New research on the weight of the Milky Way has challenged NASA’s findings on this issue. According to a study published on arxicv.org on 9 December, the mass of our galaxy is drastically lower than previously estimated. NASA working together with the European Space Agency found out that the mass of the Milky Way stands at whopping 1.5 trillion solar masses, meaning it weighs 1.5 trillion times more than the Sun. Yet according to a paper titled “a robust estimate of the Milky Way mass from rotation curve data” the weight of our galaxy is considerably modest, just 890 billion solar masses.

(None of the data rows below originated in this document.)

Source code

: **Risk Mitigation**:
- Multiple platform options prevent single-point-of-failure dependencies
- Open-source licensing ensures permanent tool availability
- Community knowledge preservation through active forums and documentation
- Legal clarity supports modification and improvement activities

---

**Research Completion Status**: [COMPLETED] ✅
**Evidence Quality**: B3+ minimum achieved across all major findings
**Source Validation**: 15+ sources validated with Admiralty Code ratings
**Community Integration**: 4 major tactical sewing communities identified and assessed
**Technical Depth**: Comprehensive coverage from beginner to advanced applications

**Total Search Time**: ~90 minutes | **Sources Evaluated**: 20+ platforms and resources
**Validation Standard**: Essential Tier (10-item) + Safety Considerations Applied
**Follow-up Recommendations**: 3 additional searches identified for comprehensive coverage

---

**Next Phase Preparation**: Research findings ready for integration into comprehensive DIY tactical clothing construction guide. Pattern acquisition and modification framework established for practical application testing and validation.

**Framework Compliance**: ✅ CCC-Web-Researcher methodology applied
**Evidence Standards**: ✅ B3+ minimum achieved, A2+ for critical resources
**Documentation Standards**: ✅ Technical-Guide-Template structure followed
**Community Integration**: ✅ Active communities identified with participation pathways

The study noted: “We have used rotation curve data to estimate the dark and total mass of the Milky Way and performed a careful assessment of the robustness of these estimates". Much of the weight is attributed not to stars in our galaxy, but to dark matter and supermassive black hole Sagittarius A, which weighs more than 4 million times more than the Sun. The new study also revealed the width of the Milky way, claiming it is about 250,000 light years across.
There have been numerous attempts to measure the weight of the Milky Way. Some have put it at 500 billion solar masses, while others labelled it at 3 trillion solar masses. It is hard for scientists to make exact calculations due to the Earth’s position inside the galaxy. It is easier for scientists to measure the weight of nearby bodies, like the Andromeda galaxy, because they can observe them in full.